*Exercise description*
Print each record below character for character.

Records for processing below:

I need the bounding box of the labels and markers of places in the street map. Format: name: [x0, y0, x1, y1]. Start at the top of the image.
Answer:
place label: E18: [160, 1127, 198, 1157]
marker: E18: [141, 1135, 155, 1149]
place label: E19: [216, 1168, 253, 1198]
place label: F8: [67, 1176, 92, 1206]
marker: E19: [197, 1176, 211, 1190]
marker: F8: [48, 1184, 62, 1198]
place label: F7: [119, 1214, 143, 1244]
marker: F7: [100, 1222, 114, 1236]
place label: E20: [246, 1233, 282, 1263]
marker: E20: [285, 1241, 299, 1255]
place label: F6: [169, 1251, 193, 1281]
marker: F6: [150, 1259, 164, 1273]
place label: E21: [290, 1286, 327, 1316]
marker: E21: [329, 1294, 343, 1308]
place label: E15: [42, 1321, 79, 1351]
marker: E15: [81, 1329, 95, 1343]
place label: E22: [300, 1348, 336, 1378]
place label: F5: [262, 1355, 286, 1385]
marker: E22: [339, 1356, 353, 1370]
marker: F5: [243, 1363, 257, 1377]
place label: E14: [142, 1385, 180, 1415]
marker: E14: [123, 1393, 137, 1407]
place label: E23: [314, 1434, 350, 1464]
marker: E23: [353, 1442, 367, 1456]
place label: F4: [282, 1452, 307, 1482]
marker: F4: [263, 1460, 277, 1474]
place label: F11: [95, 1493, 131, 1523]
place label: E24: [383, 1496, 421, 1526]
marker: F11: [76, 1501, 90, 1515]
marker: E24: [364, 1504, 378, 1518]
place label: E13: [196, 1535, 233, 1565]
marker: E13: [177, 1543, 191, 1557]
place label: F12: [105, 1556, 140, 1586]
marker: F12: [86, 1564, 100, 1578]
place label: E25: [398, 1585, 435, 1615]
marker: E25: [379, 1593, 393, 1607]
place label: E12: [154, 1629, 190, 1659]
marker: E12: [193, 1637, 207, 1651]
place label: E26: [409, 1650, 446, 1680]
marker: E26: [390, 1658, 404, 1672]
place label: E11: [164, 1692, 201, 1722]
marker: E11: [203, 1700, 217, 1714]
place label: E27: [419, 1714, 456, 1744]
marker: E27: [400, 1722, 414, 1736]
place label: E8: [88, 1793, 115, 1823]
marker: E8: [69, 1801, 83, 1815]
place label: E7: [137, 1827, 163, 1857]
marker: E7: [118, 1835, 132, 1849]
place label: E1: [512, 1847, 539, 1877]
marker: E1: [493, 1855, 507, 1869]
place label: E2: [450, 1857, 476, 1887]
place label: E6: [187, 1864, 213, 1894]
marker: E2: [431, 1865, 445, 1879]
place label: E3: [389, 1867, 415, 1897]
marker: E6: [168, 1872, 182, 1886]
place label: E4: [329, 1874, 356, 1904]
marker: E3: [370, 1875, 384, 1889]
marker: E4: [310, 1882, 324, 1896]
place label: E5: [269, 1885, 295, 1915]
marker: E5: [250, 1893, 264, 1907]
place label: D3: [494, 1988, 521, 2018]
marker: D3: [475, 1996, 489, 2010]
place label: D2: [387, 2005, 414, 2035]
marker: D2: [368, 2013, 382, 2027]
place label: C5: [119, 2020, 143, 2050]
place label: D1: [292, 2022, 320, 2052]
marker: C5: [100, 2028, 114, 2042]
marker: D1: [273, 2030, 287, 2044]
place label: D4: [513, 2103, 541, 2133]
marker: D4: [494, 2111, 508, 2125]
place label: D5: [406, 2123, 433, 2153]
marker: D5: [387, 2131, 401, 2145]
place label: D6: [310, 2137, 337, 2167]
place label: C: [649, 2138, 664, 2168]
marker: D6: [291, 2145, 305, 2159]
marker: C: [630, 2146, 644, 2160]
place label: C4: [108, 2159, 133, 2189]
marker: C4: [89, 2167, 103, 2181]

End of Records for processing.

*Result of the task*
I need the bounding box of the labels and markers of places in the street map. Format: name: [x0, y0, x1, y1]. Start at the top of the image.
Answer:
place label: E18: [160, 1127, 198, 1157]
marker: E18: [141, 1135, 155, 1149]
place label: E19: [216, 1168, 253, 1198]
place label: F8: [67, 1176, 92, 1206]
marker: E19: [197, 1176, 211, 1190]
marker: F8: [48, 1184, 62, 1198]
place label: F7: [119, 1214, 143, 1244]
marker: F7: [100, 1222, 114, 1236]
place label: E20: [246, 1233, 282, 1263]
marker: E20: [285, 1241, 299, 1255]
place label: F6: [169, 1251, 193, 1281]
marker: F6: [150, 1259, 164, 1273]
place label: E21: [290, 1286, 327, 1316]
marker: E21: [329, 1294, 343, 1308]
place label: E15: [42, 1321, 79, 1351]
marker: E15: [81, 1329, 95, 1343]
place label: E22: [300, 1348, 336, 1378]
place label: F5: [262, 1355, 286, 1385]
marker: E22: [339, 1356, 353, 1370]
marker: F5: [243, 1363, 257, 1377]
place label: E14: [142, 1385, 180, 1415]
marker: E14: [123, 1393, 137, 1407]
place label: E23: [314, 1434, 350, 1464]
marker: E23: [353, 1442, 367, 1456]
place label: F4: [282, 1452, 307, 1482]
marker: F4: [263, 1460, 277, 1474]
place label: F11: [95, 1493, 131, 1523]
place label: E24: [383, 1496, 421, 1526]
marker: F11: [76, 1501, 90, 1515]
marker: E24: [364, 1504, 378, 1518]
place label: E13: [196, 1535, 233, 1565]
marker: E13: [177, 1543, 191, 1557]
place label: F12: [105, 1556, 140, 1586]
marker: F12: [86, 1564, 100, 1578]
place label: E25: [398, 1585, 435, 1615]
marker: E25: [379, 1593, 393, 1607]
place label: E12: [154, 1629, 190, 1659]
marker: E12: [193, 1637, 207, 1651]
place label: E26: [409, 1650, 446, 1680]
marker: E26: [390, 1658, 404, 1672]
place label: E11: [164, 1692, 201, 1722]
marker: E11: [203, 1700, 217, 1714]
place label: E27: [419, 1714, 456, 1744]
marker: E27: [400, 1722, 414, 1736]
place label: E8: [88, 1793, 115, 1823]
marker: E8: [69, 1801, 83, 1815]
place label: E7: [137, 1827, 163, 1857]
marker: E7: [118, 1835, 132, 1849]
place label: E1: [512, 1847, 539, 1877]
marker: E1: [493, 1855, 507, 1869]
place label: E2: [450, 1857, 476, 1887]
place label: E6: [187, 1864, 213, 1894]
marker: E2: [431, 1865, 445, 1879]
place label: E3: [389, 1867, 415, 1897]
marker: E6: [168, 1872, 182, 1886]
place label: E4: [329, 1874, 356, 1904]
marker: E3: [370, 1875, 384, 1889]
marker: E4: [310, 1882, 324, 1896]
place label: E5: [269, 1885, 295, 1915]
marker: E5: [250, 1893, 264, 1907]
place label: D3: [494, 1988, 521, 2018]
marker: D3: [475, 1996, 489, 2010]
place label: D2: [387, 2005, 414, 2035]
marker: D2: [368, 2013, 382, 2027]
place label: C5: [119, 2020, 143, 2050]
place label: D1: [292, 2022, 320, 2052]
marker: C5: [100, 2028, 114, 2042]
marker: D1: [273, 2030, 287, 2044]
place label: D4: [513, 2103, 541, 2133]
marker: D4: [494, 2111, 508, 2125]
place label: D5: [406, 2123, 433, 2153]
marker: D5: [387, 2131, 401, 2145]
place label: D6: [310, 2137, 337, 2167]
place label: C: [649, 2138, 664, 2168]
marker: D6: [291, 2145, 305, 2159]
marker: C: [630, 2146, 644, 2160]
place label: C4: [108, 2159, 133, 2189]
marker: C4: [89, 2167, 103, 2181]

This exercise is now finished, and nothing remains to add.